CVE-2026-0137 Overview
CVE-2026-0137 is a use-after-free vulnerability [CWE-416] in the edgetpu_sync_fence_group_shutdown() function within edgetpu-dmabuf.c, a component of the Edge TPU driver shipped with Google Android. A local attacker with low privileges can trigger the freed memory reference to achieve elevation of privilege with System execution rights. The flaw does not require user interaction and was disclosed in the June 2026 Android Security Bulletin for Pixel devices.
Critical Impact
Successful exploitation grants System-level execution privileges on affected Android devices, allowing an attacker to bypass the Android sandbox and compromise device confidentiality, integrity, and availability.
Affected Products
- Google Android (Pixel devices using the Edge TPU driver)
- Devices shipping the vulnerable edgetpu-dmabuf.c kernel component
- Android builds prior to the June 2026 Pixel security patch level
Discovery Timeline
- 2026-06-16 - CVE-2026-0137 published to the National Vulnerability Database (NVD)
- 2026-06-17 - Last updated in NVD database
- 2026-06-01 - Addressed in the Android Security Bulletin June 2026
Technical Details for CVE-2026-0137
Vulnerability Analysis
The vulnerability resides in the Edge TPU (Tensor Processing Unit) DMA-BUF subsystem, which manages buffer sharing between the kernel and the on-device machine learning accelerator. The edgetpu_sync_fence_group_shutdown() function dereferences a memory object after it has already been freed. An attacker running an unprivileged local process can race or manipulate fence group teardown to access dangling memory. Because the Edge TPU driver runs inside the kernel, exploitation yields System privileges, sufficient to disable security controls and read or modify protected data on the device.
Root Cause
The root cause is improper lifetime management of sync fence group objects within the Edge TPU DMA-BUF code path. When edgetpu_sync_fence_group_shutdown() executes, it operates on a structure whose backing allocation has already been released by a concurrent or prior code path. The absence of correct reference counting or synchronization around the fence group permits subsequent use of freed memory [CWE-416].
Attack Vector
The attack vector is local. An adversary must have code execution on the device, typically via a malicious application or a compromised process. No user interaction is required. Exploitation involves invoking driver ioctls or interfaces that interact with Edge TPU DMA-BUF sync fence groups in a sequence that triggers the use-after-free condition, then leveraging the dangling pointer to corrupt kernel memory and elevate privileges. Specific exploitation details are not published in the public advisory.

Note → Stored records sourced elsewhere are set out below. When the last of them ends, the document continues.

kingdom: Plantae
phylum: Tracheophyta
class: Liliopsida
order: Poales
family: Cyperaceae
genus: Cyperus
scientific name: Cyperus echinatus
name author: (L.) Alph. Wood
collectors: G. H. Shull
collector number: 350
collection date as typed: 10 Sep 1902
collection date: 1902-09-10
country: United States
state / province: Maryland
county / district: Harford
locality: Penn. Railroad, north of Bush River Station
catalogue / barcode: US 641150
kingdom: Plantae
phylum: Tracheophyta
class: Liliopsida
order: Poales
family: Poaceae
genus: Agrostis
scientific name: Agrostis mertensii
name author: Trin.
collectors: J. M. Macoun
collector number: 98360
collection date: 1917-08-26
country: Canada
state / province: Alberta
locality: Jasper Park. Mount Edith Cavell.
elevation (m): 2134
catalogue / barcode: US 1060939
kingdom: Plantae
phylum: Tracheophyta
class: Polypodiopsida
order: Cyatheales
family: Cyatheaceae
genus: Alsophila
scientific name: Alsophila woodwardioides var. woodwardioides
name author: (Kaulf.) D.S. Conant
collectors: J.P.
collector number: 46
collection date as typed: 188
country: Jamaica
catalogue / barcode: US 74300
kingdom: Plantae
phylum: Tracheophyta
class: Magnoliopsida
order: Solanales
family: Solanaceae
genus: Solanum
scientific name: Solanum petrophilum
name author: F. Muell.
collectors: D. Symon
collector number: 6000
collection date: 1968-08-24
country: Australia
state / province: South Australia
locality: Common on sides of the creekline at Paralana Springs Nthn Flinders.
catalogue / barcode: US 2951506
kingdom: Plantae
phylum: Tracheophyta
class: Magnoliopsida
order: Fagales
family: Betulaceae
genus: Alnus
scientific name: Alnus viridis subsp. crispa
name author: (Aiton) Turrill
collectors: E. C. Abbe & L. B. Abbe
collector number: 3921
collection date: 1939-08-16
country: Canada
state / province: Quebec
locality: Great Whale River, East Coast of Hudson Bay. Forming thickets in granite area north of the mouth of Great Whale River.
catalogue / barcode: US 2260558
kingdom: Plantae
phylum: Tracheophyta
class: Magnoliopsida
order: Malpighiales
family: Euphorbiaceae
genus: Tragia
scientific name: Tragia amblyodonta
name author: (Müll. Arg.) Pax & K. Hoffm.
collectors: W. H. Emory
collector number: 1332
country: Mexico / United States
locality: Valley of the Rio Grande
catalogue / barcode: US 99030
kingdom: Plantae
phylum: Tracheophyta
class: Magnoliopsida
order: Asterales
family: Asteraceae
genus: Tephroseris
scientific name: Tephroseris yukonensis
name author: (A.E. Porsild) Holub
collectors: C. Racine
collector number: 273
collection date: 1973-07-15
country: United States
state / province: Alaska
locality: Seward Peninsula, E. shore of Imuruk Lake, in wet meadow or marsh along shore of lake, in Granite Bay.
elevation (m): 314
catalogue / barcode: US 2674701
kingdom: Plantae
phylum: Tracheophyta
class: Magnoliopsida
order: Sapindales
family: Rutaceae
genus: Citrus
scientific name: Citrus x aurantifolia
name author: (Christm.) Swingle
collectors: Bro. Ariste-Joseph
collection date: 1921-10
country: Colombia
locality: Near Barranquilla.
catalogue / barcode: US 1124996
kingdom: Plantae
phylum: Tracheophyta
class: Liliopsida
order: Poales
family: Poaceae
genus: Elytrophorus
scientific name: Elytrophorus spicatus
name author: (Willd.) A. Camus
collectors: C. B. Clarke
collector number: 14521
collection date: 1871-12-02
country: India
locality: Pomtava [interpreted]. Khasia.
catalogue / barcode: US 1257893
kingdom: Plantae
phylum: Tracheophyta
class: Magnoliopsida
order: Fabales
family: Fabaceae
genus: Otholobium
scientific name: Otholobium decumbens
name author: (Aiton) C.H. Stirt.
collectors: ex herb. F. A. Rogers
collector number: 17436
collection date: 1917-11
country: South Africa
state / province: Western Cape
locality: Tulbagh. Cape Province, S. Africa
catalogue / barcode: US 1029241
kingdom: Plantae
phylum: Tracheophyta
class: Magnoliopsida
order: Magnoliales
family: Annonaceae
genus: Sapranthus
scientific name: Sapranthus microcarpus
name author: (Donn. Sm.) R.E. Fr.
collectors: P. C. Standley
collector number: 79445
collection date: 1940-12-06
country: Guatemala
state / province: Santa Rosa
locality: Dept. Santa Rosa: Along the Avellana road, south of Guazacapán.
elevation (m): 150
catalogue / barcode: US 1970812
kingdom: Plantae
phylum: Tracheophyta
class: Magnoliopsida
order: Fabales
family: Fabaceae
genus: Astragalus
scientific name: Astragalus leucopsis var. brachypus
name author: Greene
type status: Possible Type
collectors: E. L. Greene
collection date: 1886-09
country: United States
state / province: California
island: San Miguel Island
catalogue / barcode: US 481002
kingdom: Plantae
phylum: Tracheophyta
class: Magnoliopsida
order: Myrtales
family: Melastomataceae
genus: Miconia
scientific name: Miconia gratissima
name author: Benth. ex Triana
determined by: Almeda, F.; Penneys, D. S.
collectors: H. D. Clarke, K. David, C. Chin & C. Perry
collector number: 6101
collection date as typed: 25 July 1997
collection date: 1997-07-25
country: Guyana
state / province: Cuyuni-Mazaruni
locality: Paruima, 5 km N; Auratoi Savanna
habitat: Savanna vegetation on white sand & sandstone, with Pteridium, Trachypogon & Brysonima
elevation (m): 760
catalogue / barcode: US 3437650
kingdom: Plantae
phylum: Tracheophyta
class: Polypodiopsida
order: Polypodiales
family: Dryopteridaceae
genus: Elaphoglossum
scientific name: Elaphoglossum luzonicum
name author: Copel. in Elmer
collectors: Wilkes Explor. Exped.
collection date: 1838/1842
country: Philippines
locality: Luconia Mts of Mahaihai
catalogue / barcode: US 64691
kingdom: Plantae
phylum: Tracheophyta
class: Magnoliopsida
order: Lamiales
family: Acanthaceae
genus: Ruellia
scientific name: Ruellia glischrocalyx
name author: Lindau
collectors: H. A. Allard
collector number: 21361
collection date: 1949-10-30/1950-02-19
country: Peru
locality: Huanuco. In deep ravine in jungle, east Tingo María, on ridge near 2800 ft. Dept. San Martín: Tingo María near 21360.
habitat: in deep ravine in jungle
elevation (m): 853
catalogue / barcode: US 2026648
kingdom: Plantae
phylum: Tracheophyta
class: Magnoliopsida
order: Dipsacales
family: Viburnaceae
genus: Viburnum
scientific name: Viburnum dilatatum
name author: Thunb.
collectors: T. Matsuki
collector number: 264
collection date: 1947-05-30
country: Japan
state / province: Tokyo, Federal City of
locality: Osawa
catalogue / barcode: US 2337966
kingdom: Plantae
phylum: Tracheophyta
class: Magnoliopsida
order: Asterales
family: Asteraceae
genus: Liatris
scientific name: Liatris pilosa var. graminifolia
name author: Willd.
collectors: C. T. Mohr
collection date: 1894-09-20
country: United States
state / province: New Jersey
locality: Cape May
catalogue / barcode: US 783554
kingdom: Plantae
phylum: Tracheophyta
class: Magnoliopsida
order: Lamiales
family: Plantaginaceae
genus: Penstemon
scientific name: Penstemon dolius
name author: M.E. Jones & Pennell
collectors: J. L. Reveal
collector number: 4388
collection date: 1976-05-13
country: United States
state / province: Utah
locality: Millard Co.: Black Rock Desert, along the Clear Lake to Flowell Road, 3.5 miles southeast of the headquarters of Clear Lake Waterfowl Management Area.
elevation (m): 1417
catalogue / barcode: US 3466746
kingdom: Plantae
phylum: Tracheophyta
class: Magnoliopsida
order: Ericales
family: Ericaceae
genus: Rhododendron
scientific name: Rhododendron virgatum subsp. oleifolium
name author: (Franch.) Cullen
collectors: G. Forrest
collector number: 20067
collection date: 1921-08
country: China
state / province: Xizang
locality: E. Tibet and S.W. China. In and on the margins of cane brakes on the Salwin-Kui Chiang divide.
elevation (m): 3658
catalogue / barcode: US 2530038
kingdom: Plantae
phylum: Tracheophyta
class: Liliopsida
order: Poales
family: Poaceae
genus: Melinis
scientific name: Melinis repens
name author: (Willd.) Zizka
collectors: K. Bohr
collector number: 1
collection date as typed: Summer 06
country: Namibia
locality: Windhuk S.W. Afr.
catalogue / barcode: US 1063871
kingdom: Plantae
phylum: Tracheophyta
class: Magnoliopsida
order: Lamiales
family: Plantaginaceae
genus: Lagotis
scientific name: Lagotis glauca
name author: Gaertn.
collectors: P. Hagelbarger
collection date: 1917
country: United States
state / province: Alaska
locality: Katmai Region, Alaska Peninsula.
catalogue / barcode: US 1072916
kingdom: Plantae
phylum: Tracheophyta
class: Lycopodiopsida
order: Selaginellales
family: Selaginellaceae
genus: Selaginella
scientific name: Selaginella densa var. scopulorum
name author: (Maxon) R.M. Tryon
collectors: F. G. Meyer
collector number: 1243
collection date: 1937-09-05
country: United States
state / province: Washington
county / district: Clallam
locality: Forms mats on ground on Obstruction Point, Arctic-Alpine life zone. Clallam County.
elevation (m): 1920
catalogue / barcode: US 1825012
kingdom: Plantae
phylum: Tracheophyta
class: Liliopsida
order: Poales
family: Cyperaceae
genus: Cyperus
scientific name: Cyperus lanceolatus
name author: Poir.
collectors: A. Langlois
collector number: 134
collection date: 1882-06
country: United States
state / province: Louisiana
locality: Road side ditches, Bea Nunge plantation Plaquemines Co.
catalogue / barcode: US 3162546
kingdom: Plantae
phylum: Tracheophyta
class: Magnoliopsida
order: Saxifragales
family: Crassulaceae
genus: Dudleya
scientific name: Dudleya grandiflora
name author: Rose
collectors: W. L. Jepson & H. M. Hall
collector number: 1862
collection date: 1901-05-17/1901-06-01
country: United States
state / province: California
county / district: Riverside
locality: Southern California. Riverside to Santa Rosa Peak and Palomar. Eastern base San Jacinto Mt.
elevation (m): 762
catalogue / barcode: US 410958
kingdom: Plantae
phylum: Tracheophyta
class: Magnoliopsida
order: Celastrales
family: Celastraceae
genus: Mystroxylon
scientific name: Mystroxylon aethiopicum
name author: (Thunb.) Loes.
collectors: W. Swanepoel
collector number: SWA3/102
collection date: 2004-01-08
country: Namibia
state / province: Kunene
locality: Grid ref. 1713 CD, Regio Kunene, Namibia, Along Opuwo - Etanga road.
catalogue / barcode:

Detection Methods for CVE-2026-0137
Indicators of Compromise
- Unexpected kernel crashes or panics referencing edgetpu_sync_fence_group_shutdown or the edgetpu-dmabuf module
- Untrusted applications repeatedly opening Edge TPU device nodes such as /dev/edgetpu and issuing fence-related ioctls
- Processes transitioning to the system UID without a legitimate Android service launch path
Detection Strategies
- Monitor kernel logs (logcat -b kernel, dmesg) for KASAN or use-after-free reports involving the Edge TPU driver
- Audit installed applications that request access to TPU or DMA-BUF device interfaces without a clear ML workload justification
- Use Android Verified Boot and Play Protect telemetry to identify devices missing the June 2026 patch level
Monitoring Recommendations
- Enforce a minimum security patch level via Mobile Device Management (MDM) and flag devices reporting a ro.build.version.security_patch earlier than 2026-06-01
- Centralize crash and tombstone collection from managed Pixel devices for review against driver-related signatures
- Track sideloaded applications and restrict installation sources on enterprise-managed handsets
How to Mitigate CVE-2026-0137
Immediate Actions Required
- Apply the June 2026 Pixel security patch (security patch level 2026-06-01 or later) on all affected devices
- Restrict installation of untrusted applications and require Google Play Protect to remain enabled
- Inventory Pixel and Android devices in the environment and prioritize patching for those exposing the Edge TPU driver
Patch Information
Google released a fix for CVE-2026-0137 in the Android Security Bulletin June 2026 for Pixel devices. Administrators should ensure devices report a security patch level of 2026-06-01 or later. Refer to the bulletin for the exact source commit and supported device list.
Workarounds
- No vendor-supplied workaround exists; patching is the only supported remediation
- Limit exposure by preventing installation of untrusted third-party applications on at-risk devices
- Decommission or isolate devices that cannot receive the June 2026 update from sensitive workloads
Disclaimer: This content was generated using AI. While we strive for accuracy, please verify critical information with official sources.